Holistic health approach focuses on life and not on illness or any specific part of the body. The holistic patient care or bio-psycho-socio-spiritual care, are now being considered by the healthcare professionals. Some of the holistic treatments available in enhancing the quality of life may include:

  • mental exercises to keep the brain active
  • meditation to find peace and relaxation
  • massage combined with aromatherapy to help with pain, fatigue or mental health issues like anxiety and depression
  • music therapy for emotional or mental issues etc.
  • pet therapy to enhance the mood and a general feeling of happy
  • reminisces therapy to think back of those life moments gone past
  • activities involving children
  1. Discuss how family members can be included as partners in care for the older person

Family plays a fundamental part in the lives of the elderly people. Depending on the family dynamics, one or more members can become caregivers to their loved ones. The role of families in caring for their elderly family members is very significant. Some elderly people living on their own or as residents in nursing homes may feel quite lonely and family visits are important to maintain their quality of life by promoting happiness and well-being. Allowing family members to assist in caregiving gives them the sense of accomplishment, purpose and the feeling of giving something back. They provide care with assessing health and needs of the elderly and support including advocacy or emotional support. They can provide basic hands-on care with tasks like bathing, dressing, feeding or administering medication as they know those they care for better than anyone ese. The family member may not have any close connections with the outside carer other than whatever it is that the carer provides, which could add to their isolation. It is very important that the family member gets some support from their relatives or other healthcare services should caring alone become a burden or too strenuous and could cause health issues.

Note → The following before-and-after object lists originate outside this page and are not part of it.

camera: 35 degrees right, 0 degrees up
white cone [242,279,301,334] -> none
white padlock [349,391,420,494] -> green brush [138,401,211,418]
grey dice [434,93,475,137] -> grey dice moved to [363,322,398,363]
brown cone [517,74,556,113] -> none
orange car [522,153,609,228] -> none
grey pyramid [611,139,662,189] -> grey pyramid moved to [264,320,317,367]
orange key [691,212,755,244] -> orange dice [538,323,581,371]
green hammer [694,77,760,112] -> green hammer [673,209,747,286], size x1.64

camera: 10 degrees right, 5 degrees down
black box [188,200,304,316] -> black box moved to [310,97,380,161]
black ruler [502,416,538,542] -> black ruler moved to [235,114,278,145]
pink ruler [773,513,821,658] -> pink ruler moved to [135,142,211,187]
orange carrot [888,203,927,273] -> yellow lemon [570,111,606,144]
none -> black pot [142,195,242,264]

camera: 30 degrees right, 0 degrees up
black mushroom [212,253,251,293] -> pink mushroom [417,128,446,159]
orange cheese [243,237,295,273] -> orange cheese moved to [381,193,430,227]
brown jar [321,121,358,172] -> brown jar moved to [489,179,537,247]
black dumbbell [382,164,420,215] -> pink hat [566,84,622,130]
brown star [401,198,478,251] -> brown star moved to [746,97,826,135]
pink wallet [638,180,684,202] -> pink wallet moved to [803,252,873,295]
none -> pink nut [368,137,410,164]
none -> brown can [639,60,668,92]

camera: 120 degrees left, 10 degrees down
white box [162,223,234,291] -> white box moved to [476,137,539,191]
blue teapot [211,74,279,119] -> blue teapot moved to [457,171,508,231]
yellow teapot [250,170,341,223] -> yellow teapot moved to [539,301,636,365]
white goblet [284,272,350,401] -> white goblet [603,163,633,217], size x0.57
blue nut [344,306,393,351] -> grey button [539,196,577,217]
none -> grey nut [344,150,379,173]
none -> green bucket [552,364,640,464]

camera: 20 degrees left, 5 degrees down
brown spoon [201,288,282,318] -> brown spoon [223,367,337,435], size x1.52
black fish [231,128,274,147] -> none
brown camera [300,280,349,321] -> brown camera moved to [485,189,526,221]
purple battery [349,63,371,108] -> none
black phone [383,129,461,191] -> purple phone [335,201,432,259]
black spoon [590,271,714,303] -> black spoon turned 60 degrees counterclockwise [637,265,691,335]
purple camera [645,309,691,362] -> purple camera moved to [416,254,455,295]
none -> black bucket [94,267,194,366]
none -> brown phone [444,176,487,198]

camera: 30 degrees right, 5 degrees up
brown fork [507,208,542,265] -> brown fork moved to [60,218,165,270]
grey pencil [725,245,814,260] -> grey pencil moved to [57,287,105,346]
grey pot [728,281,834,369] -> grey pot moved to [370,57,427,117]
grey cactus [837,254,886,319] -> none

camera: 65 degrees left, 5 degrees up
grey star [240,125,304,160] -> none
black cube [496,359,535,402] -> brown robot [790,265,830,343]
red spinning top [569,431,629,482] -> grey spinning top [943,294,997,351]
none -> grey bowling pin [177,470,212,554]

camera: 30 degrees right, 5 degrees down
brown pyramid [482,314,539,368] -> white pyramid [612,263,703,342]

“Preparation for old age should begin no later than one’s teens. A life which is empty of purpose until 65 will not suddenly become filled on retirement.”

Dwight L. Moody

The ageing process is going to affect everyone. It starts after we are born and continues until we die. Not everyone though will get the privilege to get old. Some people will be denied it because of their life styles, health issues, economic and environmental factors, cultural backgrounds and customs or other unforeseen life circumstances. The world population is ageing fast and a lot of focus is being put on promoting positive ageing, encouraging people to be proactive in preparing for retirement, showing more understanding towards different cultural and ethnic groups as we live in such a diverse environment, treating the elderly with respect and dignity they deserve, ensuring they are part of the community and not the forgotten, which many ethnic groups that place the elderly high in the family ranks could teach us about. Researching these topics have made me more aware of services and organisations that are available for the elderly, how including family members in their care can be beneficial to the well-being of both, what difference being active and part of community can make after retirement and that holistic approach is fundamental in providing person-centred care.